北斗市・函館市は、近年ふしぎな店がオープンしつつあった。隼人は自動車免許更新の帰りに、大規模書店へ寄った。入口にあるカフェでエスプレッソを注文すると、真っすぐに理学系のコーナーへ急いだ。その向かうさまは、まさにエスプレッソだった。理学系の書籍は、ふんだんに棚が設けられ、その多さに隼人は驚いた。ブライアン・グリーンの続刊が置いてあるのを見て、隼人は手を伸ばした。
隼人は仲の良い友人に、数学だけではなく、専攻の物理学の話をするのももちろん好きだった。といっても、タイムマシンやホワイトホールなどといった話はしなかった。彼はそういう話には飛びつかなかった。
「そういう話は興味ないのか?」
「質の悪いSFの産物にしか見えなくてね」と隼人は友人の問いに答える。
「それより」隼人はぎゅっとこぶしを握る。真剣な話になると彼はいつもそうした。
「二十世紀初頭の物理学の目覚ましき発展について話そう」
友人はそこでいつも彼を煙たがった。なんだ、夢のないやつだな、と。
夢か。夢ならあるさ。だけど、それがなにかははっきり分からない。輪郭を帯びていないんだ。
隼人は、まえがきを丁寧に読んだ。購入の際に決め手となるからだ、と彼は友人に主張した。ある時彼は友人にこんな質問をした。
「おまえは本を出した。その本には帯がついているが、さて、そこにはなんて書かれてあると思う?」
「なんだよ、いきなり。まるで出版社の面接で訊かれそうなことだ」
「たしかに」
隼人はこのように時たまユニークな、へんてこな質問をするのが好きだった。だから友人からはよく「いままで会ったことのないタイプ」とか「哲学的なひと」とかよく言われていた。たまに難しい思索に至るのはどうしてだろう、と自身でも考えることがあるようだった。だから先日の日本海でのことだって、急に運命と孤独について考えだすに至ったのかもしれない。隼人は、難しいひとなのだ。
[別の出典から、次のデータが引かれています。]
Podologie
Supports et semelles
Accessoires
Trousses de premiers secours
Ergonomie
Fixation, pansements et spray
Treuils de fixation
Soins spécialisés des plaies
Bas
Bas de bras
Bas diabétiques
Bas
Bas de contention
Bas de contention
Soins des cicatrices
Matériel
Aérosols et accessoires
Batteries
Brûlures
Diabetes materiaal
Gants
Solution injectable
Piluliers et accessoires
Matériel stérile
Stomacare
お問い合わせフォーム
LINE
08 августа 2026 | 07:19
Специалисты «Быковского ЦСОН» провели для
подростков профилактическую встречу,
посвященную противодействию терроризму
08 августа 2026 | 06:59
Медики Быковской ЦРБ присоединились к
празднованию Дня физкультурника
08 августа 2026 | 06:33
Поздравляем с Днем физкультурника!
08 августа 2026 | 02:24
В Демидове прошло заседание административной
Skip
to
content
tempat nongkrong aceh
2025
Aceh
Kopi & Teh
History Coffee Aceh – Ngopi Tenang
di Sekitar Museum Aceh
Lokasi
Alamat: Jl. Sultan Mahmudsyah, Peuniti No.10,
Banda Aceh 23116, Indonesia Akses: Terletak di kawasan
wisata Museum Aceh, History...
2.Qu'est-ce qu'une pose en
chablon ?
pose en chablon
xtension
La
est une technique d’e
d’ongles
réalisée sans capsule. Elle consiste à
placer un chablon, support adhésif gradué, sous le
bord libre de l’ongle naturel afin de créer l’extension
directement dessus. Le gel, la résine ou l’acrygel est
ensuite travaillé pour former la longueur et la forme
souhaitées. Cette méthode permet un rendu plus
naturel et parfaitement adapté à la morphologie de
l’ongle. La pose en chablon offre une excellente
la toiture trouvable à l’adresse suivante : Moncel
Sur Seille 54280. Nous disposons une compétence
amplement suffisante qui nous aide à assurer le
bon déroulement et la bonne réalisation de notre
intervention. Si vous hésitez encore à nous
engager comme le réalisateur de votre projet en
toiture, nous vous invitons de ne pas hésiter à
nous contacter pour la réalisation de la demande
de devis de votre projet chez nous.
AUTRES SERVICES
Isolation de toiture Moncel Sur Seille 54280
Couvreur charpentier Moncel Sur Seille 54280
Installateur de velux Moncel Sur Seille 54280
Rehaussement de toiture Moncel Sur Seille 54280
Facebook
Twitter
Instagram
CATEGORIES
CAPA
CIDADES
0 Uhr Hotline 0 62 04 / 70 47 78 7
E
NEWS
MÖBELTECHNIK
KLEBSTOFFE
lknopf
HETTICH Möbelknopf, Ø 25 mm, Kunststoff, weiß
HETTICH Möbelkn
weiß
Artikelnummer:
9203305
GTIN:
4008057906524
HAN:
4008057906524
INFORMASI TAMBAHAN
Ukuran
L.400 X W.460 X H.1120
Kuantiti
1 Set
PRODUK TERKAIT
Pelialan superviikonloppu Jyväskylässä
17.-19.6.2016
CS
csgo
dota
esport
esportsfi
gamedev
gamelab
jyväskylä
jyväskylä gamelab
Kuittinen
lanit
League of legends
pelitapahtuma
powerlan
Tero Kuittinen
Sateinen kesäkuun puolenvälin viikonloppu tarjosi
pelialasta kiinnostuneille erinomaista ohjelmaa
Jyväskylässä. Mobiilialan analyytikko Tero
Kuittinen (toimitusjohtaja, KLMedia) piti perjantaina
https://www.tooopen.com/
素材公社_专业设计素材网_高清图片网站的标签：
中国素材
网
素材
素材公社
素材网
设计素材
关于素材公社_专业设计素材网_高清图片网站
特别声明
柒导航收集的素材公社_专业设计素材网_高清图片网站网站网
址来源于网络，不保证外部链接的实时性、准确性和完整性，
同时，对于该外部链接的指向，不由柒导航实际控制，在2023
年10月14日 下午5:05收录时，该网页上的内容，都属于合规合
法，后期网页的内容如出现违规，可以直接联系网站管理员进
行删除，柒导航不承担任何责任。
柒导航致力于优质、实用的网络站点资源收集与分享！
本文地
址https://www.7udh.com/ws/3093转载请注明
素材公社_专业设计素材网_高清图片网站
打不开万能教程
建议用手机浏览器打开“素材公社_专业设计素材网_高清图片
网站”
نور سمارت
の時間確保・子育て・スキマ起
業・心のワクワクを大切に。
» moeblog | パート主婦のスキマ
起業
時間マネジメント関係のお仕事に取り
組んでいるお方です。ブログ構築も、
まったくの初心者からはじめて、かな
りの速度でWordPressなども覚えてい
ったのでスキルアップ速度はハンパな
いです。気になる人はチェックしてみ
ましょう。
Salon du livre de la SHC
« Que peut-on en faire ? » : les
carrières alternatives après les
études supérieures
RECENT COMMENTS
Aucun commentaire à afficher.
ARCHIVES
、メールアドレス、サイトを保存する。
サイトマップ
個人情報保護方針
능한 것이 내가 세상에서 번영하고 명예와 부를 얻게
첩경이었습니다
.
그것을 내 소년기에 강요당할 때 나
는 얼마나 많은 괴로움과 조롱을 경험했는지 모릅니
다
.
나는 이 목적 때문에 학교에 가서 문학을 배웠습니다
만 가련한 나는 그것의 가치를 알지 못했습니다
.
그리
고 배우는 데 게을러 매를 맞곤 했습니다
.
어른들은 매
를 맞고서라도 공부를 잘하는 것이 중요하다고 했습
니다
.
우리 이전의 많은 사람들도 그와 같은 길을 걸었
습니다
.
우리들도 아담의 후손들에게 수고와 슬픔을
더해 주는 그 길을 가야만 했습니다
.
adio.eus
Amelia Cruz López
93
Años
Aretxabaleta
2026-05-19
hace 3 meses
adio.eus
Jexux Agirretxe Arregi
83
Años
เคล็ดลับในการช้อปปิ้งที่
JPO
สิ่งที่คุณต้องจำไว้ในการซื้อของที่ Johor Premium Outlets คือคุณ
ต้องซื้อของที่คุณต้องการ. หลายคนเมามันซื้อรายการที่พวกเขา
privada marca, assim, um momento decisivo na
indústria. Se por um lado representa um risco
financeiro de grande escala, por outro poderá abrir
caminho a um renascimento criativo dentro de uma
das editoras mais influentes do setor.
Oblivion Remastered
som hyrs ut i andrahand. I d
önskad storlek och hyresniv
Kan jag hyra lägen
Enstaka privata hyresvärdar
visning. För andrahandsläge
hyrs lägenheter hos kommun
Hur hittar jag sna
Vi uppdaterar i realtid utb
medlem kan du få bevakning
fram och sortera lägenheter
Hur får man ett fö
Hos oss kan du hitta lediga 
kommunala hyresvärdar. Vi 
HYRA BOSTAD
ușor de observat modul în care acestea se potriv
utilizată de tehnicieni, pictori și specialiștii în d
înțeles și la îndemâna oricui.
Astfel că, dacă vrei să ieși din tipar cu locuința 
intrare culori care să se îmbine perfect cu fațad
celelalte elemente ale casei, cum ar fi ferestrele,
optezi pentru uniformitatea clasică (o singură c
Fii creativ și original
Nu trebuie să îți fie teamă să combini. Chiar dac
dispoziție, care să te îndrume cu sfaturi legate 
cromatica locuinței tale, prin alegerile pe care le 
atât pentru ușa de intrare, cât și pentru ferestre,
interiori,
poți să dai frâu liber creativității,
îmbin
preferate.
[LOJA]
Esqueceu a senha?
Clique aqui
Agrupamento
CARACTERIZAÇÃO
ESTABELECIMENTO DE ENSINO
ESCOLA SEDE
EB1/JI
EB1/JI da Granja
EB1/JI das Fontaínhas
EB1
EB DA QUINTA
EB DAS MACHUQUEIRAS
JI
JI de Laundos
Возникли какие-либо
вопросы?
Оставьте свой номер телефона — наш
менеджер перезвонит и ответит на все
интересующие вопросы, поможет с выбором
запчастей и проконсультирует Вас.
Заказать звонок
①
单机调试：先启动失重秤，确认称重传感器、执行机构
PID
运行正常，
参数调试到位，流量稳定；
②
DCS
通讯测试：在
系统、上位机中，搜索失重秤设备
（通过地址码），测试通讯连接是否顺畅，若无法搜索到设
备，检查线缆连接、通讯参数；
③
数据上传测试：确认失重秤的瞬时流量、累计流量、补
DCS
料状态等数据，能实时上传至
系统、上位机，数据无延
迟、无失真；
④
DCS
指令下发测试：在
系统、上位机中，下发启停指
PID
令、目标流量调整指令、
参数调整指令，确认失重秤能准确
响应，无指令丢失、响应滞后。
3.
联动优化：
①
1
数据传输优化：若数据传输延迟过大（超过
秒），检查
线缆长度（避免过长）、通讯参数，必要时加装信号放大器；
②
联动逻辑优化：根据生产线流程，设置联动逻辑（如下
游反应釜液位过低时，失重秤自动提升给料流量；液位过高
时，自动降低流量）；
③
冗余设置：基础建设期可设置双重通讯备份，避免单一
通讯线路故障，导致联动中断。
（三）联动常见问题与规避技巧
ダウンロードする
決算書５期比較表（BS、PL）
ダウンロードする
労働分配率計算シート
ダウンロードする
ブライアン・グリーンの次はなにか。次は数学の本だと思って棚から目を放したその時のことだった。書店の照明が妙に気になって天井を見上げた。まばゆい光が点滅するのを感じ、目を一度瞑る。そして目を開き、つぶやいた。一瞬、なにかが見えた。
「白と黒の世界・・・?」
大学初年度の頃に受けた一般教養の講義の際に教材として観た、フランス映画「恐怖の報酬」のなかでの一幕。爆薬運びの末に待っているものは・・・。隼人は家族からの電話を受けるために、講義室から一時的に退出しなければならなかった。だから、そのときの映画のシーンを知らないのだ。それもラストシーンだった。だから彼は「恐怖の報酬」のラストシーンを知らない。ある意味、隼人にとって、「恐怖の報酬」は未完のままずっと心のなかに大切に保管されているのだ。